Yesterday’s IFS report on government spending on higher education by subject singled out creative arts degrees because it estimated their graduates would pay back less of their student loans. The IFS rightly acknowledged some of the limitations of their approach, including:
- the fact that how much loan is repaid is determined by many things other than the course (notably gender and prior attainment); and
- the fact that “forecasting the future earnings of graduates thirty years ahead is an inherently speculative exercise whose results should be treated with caution”.
It’s also important to point out other reasons why government shouldn’t jump to change policy on the back of this sort of analysis.
First, as the London Economics report for GuildHE on graduate earnings data said: “For many degree level subjects, graduate earnings are a wholly inappropriate measure of economic value”. How much student loan is paid back and how much public subsidy is received often provides a misleading estimate of the economic benefits of a degree and “should not be used to determine where funding is allocated.” This is because it “does not capture any of the wider economic impacts associated with a degree that accrue indirectly to the Exchequer, businesses or society in general.

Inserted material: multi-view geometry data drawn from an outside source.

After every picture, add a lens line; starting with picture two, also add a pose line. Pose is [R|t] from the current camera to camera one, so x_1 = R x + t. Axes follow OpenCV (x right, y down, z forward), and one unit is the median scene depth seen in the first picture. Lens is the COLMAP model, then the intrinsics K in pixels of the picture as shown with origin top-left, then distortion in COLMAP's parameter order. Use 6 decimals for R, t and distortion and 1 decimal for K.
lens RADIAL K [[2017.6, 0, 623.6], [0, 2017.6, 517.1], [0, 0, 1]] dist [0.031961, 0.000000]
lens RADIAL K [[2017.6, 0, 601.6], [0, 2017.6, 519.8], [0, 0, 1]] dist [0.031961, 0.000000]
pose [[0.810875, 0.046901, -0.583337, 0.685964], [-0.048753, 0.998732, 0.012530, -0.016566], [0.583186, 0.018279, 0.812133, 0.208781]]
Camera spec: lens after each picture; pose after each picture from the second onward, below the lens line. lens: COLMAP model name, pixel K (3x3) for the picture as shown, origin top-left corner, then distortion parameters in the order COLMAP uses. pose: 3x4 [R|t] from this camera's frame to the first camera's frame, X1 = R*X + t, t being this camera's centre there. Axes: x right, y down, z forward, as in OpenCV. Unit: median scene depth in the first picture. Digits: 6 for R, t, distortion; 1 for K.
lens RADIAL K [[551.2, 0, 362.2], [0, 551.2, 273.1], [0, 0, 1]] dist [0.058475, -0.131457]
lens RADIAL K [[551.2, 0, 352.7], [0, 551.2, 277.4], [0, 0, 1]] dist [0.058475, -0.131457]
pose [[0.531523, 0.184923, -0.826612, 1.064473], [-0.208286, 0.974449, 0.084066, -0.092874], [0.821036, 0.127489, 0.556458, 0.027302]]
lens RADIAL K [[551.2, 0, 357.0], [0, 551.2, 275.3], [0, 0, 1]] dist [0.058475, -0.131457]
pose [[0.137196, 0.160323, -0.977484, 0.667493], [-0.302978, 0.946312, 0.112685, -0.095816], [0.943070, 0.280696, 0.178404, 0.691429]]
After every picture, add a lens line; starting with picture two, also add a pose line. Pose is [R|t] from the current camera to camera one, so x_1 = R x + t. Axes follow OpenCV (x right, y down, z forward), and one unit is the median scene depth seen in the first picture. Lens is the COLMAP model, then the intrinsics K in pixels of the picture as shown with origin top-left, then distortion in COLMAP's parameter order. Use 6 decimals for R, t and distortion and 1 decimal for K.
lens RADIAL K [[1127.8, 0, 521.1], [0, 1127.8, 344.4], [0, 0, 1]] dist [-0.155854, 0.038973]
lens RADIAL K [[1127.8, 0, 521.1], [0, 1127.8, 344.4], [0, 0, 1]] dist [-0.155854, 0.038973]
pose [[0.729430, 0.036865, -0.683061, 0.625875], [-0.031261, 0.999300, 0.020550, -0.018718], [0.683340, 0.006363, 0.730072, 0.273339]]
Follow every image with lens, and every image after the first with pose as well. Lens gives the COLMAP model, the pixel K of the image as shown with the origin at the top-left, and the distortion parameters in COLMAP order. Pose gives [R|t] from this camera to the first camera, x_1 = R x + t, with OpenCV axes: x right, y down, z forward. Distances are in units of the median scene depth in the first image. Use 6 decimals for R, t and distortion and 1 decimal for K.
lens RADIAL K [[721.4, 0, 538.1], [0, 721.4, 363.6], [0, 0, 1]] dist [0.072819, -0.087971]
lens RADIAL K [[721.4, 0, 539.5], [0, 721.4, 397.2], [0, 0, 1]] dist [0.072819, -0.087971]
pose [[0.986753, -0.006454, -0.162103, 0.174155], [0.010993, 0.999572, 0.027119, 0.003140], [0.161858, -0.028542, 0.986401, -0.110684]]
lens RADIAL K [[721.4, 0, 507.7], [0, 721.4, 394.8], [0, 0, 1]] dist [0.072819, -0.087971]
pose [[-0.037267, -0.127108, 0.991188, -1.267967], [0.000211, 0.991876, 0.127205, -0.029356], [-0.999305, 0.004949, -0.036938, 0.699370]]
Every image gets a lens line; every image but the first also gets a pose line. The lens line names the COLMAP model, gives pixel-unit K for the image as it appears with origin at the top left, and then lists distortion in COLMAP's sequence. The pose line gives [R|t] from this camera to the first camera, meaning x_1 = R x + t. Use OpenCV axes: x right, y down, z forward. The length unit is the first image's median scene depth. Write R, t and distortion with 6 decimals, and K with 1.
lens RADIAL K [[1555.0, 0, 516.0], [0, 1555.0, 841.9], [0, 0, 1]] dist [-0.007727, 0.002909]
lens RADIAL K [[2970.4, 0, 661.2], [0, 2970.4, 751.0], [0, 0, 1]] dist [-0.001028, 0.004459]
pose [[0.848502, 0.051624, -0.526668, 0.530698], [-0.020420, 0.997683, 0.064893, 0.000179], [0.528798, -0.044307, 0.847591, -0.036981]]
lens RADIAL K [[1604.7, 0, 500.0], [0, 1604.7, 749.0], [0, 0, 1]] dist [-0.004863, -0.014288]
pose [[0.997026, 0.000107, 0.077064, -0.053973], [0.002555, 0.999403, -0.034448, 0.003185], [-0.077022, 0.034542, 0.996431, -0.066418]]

For example, these spill-over effects for creative arts graduates have been estimated to more than double the direct impact of earnings alone.”
And second, forecasting the earnings of graduates thirty years into the future is, as IFS say “inherently speculative” and pretty heroically so at that. This would be true at any time but particularly so now as the world enters the fourth industrial revolution. Creative arts graduates are entrepreneurial and creative thinkers and are heading towards more future-proofed careers: 87% of creative jobs are at low or no risk of automation.